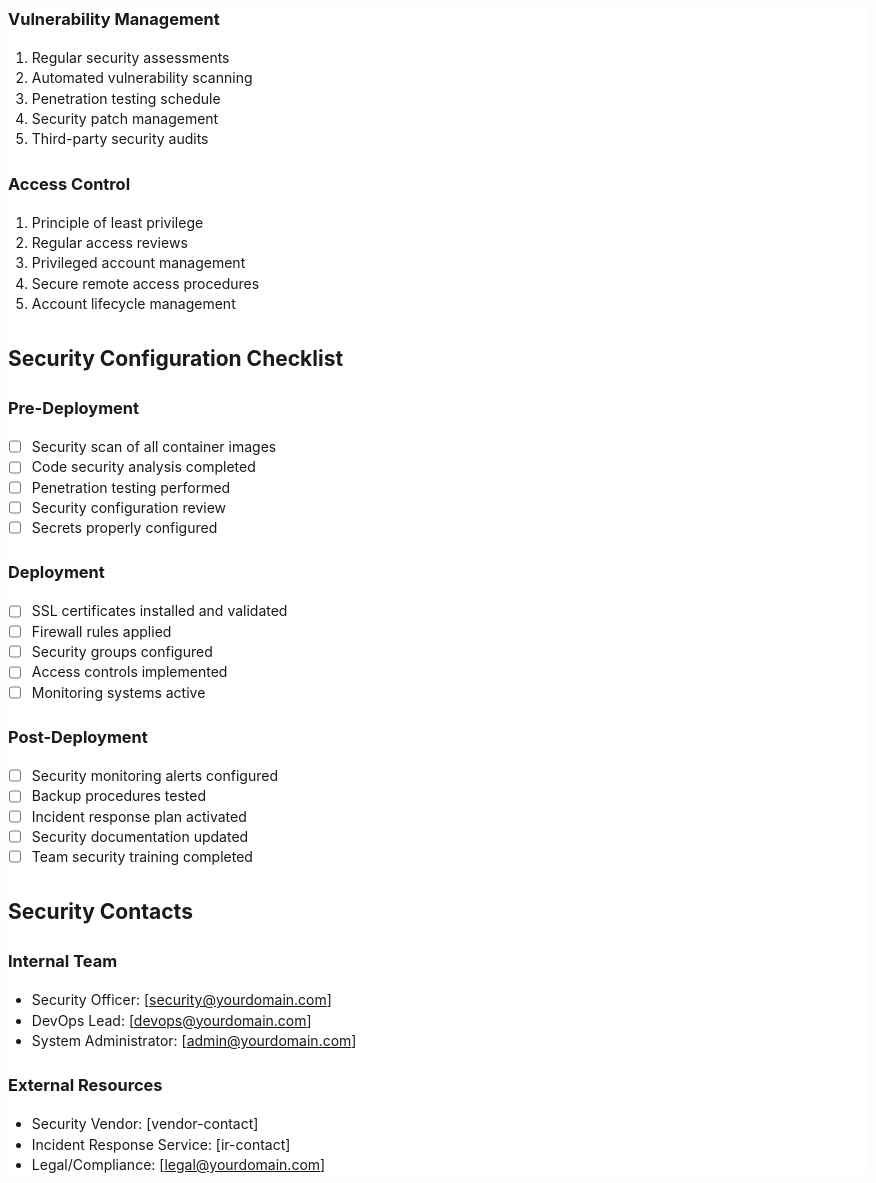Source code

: ### Vulnerability Management
1. Regular security assessments
2. Automated vulnerability scanning
3. Penetration testing schedule
4. Security patch management
5. Third-party security audits

### Access Control
1. Principle of least privilege
2. Regular access reviews
3. Privileged account management
4. Secure remote access procedures
5. Account lifecycle management

## Security Configuration Checklist

### Pre-Deployment
- [ ] Security scan of all container images
- [ ] Code security analysis completed
- [ ] Penetration testing performed
- [ ] Security configuration review
- [ ] Secrets properly configured

### Deployment
- [ ] SSL certificates installed and validated
- [ ] Firewall rules applied
- [ ] Security groups configured
- [ ] Access controls implemented
- [ ] Monitoring systems active

### Post-Deployment
- [ ] Security monitoring alerts configured
- [ ] Backup procedures tested
- [ ] Incident response plan activated
- [ ] Security documentation updated
- [ ] Team security training completed

## Security Contacts

### Internal Team
- Security Officer: [security@yourdomain.com]
- DevOps Lead: [devops@yourdomain.com]
- System Administrator: [admin@yourdomain.com]

### External Resources
- Security Vendor: [vendor-contact]
- Incident Response Service: [ir-contact]
- Legal/Compliance: [legal@yourdomain.com]
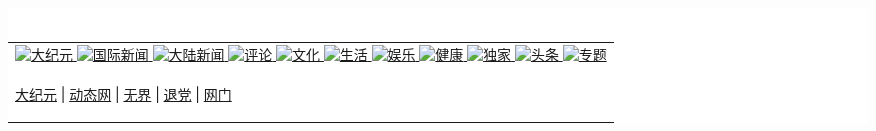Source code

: <a name="1" id="1" target="_blank">
&nbsp;</a>
 <span id="1">
&nbsp;</span>
<table border="0">
<tr>
<td colspan="2" valign=TOP>
<a href="/gb/nf1351518.md#1">
<img src="https://raw.githubusercontent.com/huassy3328/www/master/t/djy/1.jpg" title="大纪元">
</a>
<a href="/gb/n24hr.md#1">
<img src="https://raw.githubusercontent.com/huassy3328/www/master/t/djy/3.jpg" title="国际新闻">
</a>
<a href="/gb/nf1351518.md#1">
<img src="https://raw.githubusercontent.com/huassy3328/www/master/t/djy/4.jpg" title="大陆新闻">
</a>
<a href="/gb/news392.md#1">
<img src="https://raw.githubusercontent.com/huassy3328/www/master/t/djy/5.jpg" title="评论">
</a>
<a href="/gb/news2007.md#1">
<img src="https://raw.githubusercontent.com/huassy3328/www/master/t/djy/6.jpg" title="文化">
</a>
<a href="/gb/news2008.md#1">
<img src="https://raw.githubusercontent.com/huassy3328/www/master/t/djy/7.jpg" title="生活">
</a>
<a href="/gb/ncyule.md#1">
<img src="https://raw.githubusercontent.com/huassy3328/www/master/t/djy/8.jpg" title="娱乐">
</a>
<a href="/gb/nsc1002.md#1">
<img src="https://raw.githubusercontent.com/huassy3328/www/master/t/djy/9.jpg" title="健康">
<a href="/gb/nf6092.md#1">
<img src="https://raw.githubusercontent.com/huassy3328/www/master/t/djy/10a.jpg" title="独家">
</a>
<a href="/gb/nf4514.md#1">
<img src="https://raw.githubusercontent.com/huassy3328/www/master/t/djy/11.jpg" title="头条">
</a>
<a href="/gb/zt.md#1">
<img src="https://raw.githubusercontent.com/huassy3328/www/master/t/djy/13.jpg" title="专题">
</a>
</td>
</tr>
<tr>
<td colspan="2" valign=TOP>
<p>
<a href="https://github.com/fqnews/djy/blob/master/gb/nf1351518.md#1" target="_blank">
大纪元</a>
 | <a href="https://tt6.jugd53.ml/njnsfsffz/r513c" target="_blank">
动态网</a>
 | <a href="https://tt6.jugd53.ml/njnsfsffz/z12j" target="_blank">
无界</a>
 | <a href="https://tt6.jugd53.ml/njnsfsffz/o8h" target="_blank">
退党</a>
 | <a href="https://git.io/fjHpT" target="_blank">
网门</a>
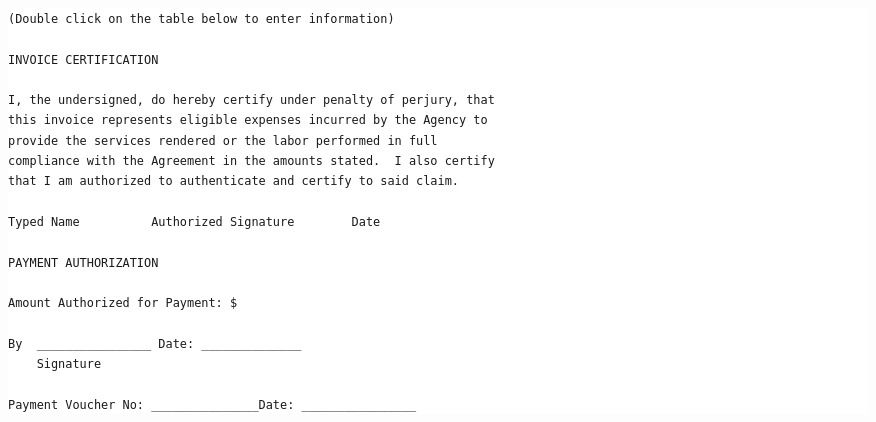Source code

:     (Double click on the table below to enter information)  
  
    INVOICE CERTIFICATION  
  
    I, the undersigned, do hereby certify under penalty of perjury, that  
    this invoice represents eligible expenses incurred by the Agency to  
    provide the services rendered or the labor performed in full  
    compliance with the Agreement in the amounts stated.  I also certify  
    that I am authorized to authenticate and certify to said claim.  
  
    Typed Name          Authorized Signature        Date  
  
    PAYMENT AUTHORIZATION  
  
    Amount Authorized for Payment: $  
  
    By  ________________ Date: ______________  
        Signature  
  
    Payment Voucher No: _______________Date: ________________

________________________________________

Rewrite the part of the data that opens with the line containing "Amount Authorized for Payment: $" and closes at the end of the data as a JSON list of strings, one string per line, leaving out blank lines.

[
  "    Amount Authorized for Payment: $  ",
  "    By  ________________ Date: ______________  ",
  "        Signature  ",
  "    Payment Voucher No: _______________Date: ________________"
]